Dinu Popas Bücher, sie gehen in die Welt – Dinu Popa handelt neben seinen Ladengeschäften schon früh auch sehr erfolgreich online mit Büchern, er verkauft u.a. nach Japan, UK, USA. Die Frankfurter Rundschau, die ihn 2010 anlässlich der Eröffnung seines letzten Buchladens CAMP (nicht zu verwechseln mit dem gleichnamigen Titel des Popa-Verlages, den der Hanser-Verlag verbieten ließ) interviewt, lässt er mit blitzenden Augen und dem typisch schelmischen Dinu-Popa-Lächeln wissen, „ich bin schneller als Amazon!“
Lange könnte ich so weitererzählen, denn Dinus Leben ist eine einzige Ansammlung von Geschichten. Die irrsinnig lustigen Abende im Frankfurter Lokal 12 Apostel mit Großbuchhändlern aus Osteuropa. Wilde, aber friedliche Feiern in Messehallen bis in die Nacht hinein mit Wodka & Kaviar, französischem Käse & Champagner, Bier & Brezn, ein illustres internationales Verlagspublikum, ein wunderbares Fremdsprachengewirr und Dinu mittendrin. Ich denke an Dinus engen und 2020 verstorbenen Freund „Cajo“ Carl-Joachim Liesenberg, an die Lesungen mit Alban Nikolai Herbst und Sven Heuchert, an die vielen guten Gespräche, die Dinu und ich führten und die oft damit begannen, dass er sagte „(…) habe ich kennengelernt, als …“
Kaum jemand, so möchte ich fast glauben, den Dinu nicht kannte.

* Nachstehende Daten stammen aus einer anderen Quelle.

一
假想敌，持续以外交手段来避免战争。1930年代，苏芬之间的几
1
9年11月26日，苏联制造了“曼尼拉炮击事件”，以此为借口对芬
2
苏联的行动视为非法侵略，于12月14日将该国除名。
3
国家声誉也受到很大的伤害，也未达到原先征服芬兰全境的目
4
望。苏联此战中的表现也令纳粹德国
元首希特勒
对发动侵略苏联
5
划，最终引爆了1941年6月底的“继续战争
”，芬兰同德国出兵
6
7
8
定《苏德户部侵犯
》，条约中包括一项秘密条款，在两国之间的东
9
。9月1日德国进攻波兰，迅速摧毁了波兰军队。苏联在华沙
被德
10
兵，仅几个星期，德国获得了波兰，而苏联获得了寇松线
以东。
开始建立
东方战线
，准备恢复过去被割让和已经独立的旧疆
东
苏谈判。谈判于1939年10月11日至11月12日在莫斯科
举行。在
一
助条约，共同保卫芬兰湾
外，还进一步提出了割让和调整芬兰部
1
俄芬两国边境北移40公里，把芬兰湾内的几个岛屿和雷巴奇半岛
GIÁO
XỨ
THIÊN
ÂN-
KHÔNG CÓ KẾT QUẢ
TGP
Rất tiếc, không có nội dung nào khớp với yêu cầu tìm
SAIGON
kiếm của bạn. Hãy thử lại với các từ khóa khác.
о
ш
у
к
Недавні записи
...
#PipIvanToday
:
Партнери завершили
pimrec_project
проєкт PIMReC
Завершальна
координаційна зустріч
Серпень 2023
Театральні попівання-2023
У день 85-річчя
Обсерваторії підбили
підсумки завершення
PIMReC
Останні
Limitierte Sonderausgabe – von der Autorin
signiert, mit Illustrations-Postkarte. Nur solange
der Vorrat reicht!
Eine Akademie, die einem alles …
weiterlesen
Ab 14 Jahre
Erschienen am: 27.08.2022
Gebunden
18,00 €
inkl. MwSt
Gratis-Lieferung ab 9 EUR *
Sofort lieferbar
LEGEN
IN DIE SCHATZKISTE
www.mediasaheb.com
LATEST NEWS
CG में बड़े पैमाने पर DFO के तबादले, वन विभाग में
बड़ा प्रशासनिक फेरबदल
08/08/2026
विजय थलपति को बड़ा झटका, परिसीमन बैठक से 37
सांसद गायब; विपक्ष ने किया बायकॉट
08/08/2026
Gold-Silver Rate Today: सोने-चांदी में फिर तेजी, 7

Und ich denke an die besten Treffen, die wir nie planten, weil sie sich spontan ergaben.
Ein guter Freund, ein Urgestein aus der schönen Welt der Bücher und Geschichten, ist nach kurzer, schwerer Krankheit gegangen. Zu früh, wie immer. In diesem Fall besonders schmerzhaft zu früh. Farewell my friend.